O secretário de Estado de Educação, Alan Porto, confirmou que estuda a possibilidade de concorrer a uma cadeira na Assembleia Legislativa de Mato Grosso (ALMT) nas eleições de 2026. Segundo o gestor, a decisão ainda depende de conversas com a família, amigos próximos e integrantes de seu grupo político.

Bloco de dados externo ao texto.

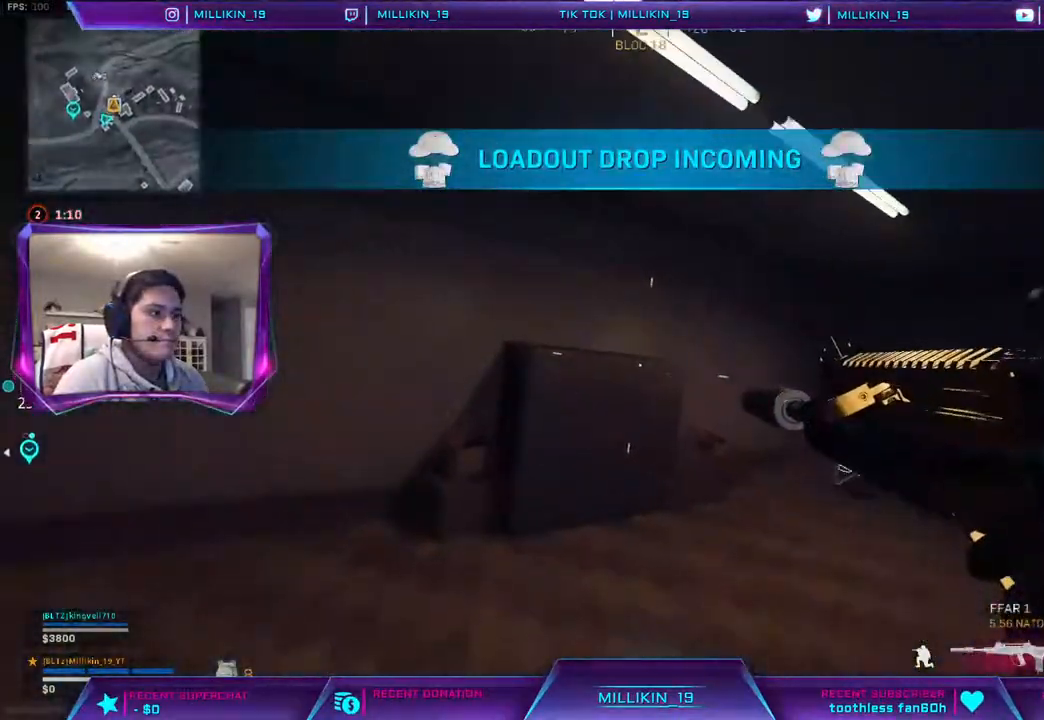
{"buttons": ["L3"], "left_stick": "up-left", "right_stick": "center", "events": [[50, "right_stick", "right"], [167, "left_stick", "down-left"], [167, "right_stick", "center"], [217, "right_stick", "left"], [417, "left_stick", "up-left"], [417, "right_stick", "center"], [483, "L3", "down"]]}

“Meu foco neste momento é a educação. Iniciamos o ano letivo e estamos finalizando vários projetos importantes. Até abril vamos avaliar”, declarou. Para disputar o pleito, Porto precisará se desincompatibilizar do cargo até 3 de abril, prazo estabelecido pela legislação eleitoral para ocupantes de postos no primeiro escalão do Executivo que desejam ingressar na disputa.
Republicanos no radar
Nos bastidores, a expectativa é de que o secretário se filie ao Republicanos, legenda comandada no Estado pelo vice-governador Otaviano Pivetta. Pivetta é apontado como pré-candidato ao governo do Estado e pode assumir o comando do Palácio Paiaguás em abril, caso o governador Mauro Mendes (União Brasil) oficialize renúncia para concorrer ao Senado.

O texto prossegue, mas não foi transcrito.